── Trecho selecionado ──

Seu discurso surgiu, não tanto de uma reflexão racional, mas de uma experiência, que passou pela razão logicamente, mas que teve um conteúdo afetivo e decisivo na luta pela vida e dignidade dos povos originários. A primeira assembleia, realizada em 26 e 27 de outubro, também demonstrou a importância de ouvir a mulher e os povos originários neste processo de renovação da Igreja e deste processo de inculturação em maior profundidade na realidade amazônica.
O senhor falou sobre a Assembleia Plenária da Conferência Eclesial da Amazônia. Nos próximos dias, o comitê executivo da REPAM se reunirá, onde tentará, como foi feito pela CEAMA, concretizar as propostas do Documento Final do Sínodo que fariam referência mais explícita à REPAM. Como novo presidente da REPAM, o que o senhor espera deste momento e quais são os desafios para a rede no futuro?
A REPAM deve continuar sua missão de acompanhar de perto as populações indígenas da Amazônia. Em segundo lugar, estou muito convencido de que a REPAM irá muito mais fundo em seu espaço articulador, neste processo evangelizador da Igreja. Em terceiro lugar, oferecer estas pontes de comunicação com a CEAMA. Eu diria que esta comunicação com a CEAMA é a identidade da REPAM.
A REPAM por si só tem sido simplesmente esta caminhada conjunta a partir do território, e definitivamente temos que procurar o melhor caminho para que a Igreja seja uma aliada dos povos originários, para que possamos responder a esse desejo profundo que foi expresso na sala sinodal, uma Igreja que é uma companheira de caminhada, uma Igreja que reúne todo o melhor dos povos originários, e isso definitivamente nos ajuda a viver uma experiência, eu diria eclesial, e que pode dar muitos frutos para poder dignificar a pessoa humana, para dignificar também a cultura e todo o processo de reconhecimento de nossa terra e do bioma amazônico, não como um recurso natural a ser explorado pela ganância do sistema econômico dominante, mas que tem que tê-lo como um lar para cada um de nós.

───
── Itens extraídos ──

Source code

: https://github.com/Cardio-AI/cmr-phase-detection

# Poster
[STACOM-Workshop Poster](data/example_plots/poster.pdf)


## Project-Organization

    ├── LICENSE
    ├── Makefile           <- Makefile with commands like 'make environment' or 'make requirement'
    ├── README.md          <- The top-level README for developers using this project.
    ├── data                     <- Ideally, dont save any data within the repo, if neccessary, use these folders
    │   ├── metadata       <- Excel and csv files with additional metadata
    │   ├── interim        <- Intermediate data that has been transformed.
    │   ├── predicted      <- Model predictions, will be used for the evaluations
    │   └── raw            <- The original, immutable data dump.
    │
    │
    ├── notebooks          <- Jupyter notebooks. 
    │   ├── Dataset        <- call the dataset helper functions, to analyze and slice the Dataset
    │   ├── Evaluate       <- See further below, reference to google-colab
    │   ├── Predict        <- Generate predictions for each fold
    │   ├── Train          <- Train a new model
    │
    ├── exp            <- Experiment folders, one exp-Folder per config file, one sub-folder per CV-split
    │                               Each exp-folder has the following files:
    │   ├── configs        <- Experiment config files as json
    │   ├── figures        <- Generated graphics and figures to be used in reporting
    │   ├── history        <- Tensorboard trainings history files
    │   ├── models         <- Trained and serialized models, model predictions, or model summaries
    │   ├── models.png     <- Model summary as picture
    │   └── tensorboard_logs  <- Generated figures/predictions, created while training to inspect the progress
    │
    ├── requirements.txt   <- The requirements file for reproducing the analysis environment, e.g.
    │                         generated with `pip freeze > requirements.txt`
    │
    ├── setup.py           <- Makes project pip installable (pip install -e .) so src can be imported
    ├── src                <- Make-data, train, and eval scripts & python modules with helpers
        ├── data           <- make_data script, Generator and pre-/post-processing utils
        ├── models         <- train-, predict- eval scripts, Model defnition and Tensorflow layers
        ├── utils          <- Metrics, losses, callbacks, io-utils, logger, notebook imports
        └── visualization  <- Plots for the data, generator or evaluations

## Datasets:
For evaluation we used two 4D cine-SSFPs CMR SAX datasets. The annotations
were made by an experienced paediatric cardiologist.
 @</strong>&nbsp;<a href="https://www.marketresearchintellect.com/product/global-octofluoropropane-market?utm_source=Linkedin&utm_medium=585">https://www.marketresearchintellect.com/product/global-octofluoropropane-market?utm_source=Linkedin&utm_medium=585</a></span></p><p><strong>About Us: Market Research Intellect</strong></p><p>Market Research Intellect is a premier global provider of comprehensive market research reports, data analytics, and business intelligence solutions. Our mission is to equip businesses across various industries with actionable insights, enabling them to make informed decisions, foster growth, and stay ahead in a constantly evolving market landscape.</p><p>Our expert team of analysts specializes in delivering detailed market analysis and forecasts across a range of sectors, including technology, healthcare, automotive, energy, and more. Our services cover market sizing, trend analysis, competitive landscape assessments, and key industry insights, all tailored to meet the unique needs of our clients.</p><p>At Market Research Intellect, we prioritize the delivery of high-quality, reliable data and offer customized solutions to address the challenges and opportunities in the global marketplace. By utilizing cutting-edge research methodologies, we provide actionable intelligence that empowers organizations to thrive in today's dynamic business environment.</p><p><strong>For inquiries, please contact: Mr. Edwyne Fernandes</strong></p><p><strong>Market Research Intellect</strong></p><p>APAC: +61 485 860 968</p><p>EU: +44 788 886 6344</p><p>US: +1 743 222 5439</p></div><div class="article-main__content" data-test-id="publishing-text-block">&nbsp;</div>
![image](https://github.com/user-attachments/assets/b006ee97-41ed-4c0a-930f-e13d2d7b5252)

───

• **Exercícios para fazer**
1 – No trecho sobre a REPAM, em que dias aconteceu a primeira assembleia?
2 – Escreva, sem mudar nada, a parte do trecho sobre a REPAM que começa em "A REPAM deve" e segue até "identidade da REPAM.".
Os itens não são necessários para nada aqui.

• **Respostas em ordem**
1 – Em 26 e 27 de outubro.

2 –
A REPAM deve continuar sua missão de acompanhar de perto as populações indígenas da Amazônia. Em segundo lugar, estou muito convencido de que a REPAM irá muito mais fundo em seu espaço articulador, neste processo evangelizador da Igreja. Em terceiro lugar, oferecer estas pontes de comunicação com a CEAMA. Eu diria que esta comunicação com a CEAMA é a identidade da REPAM.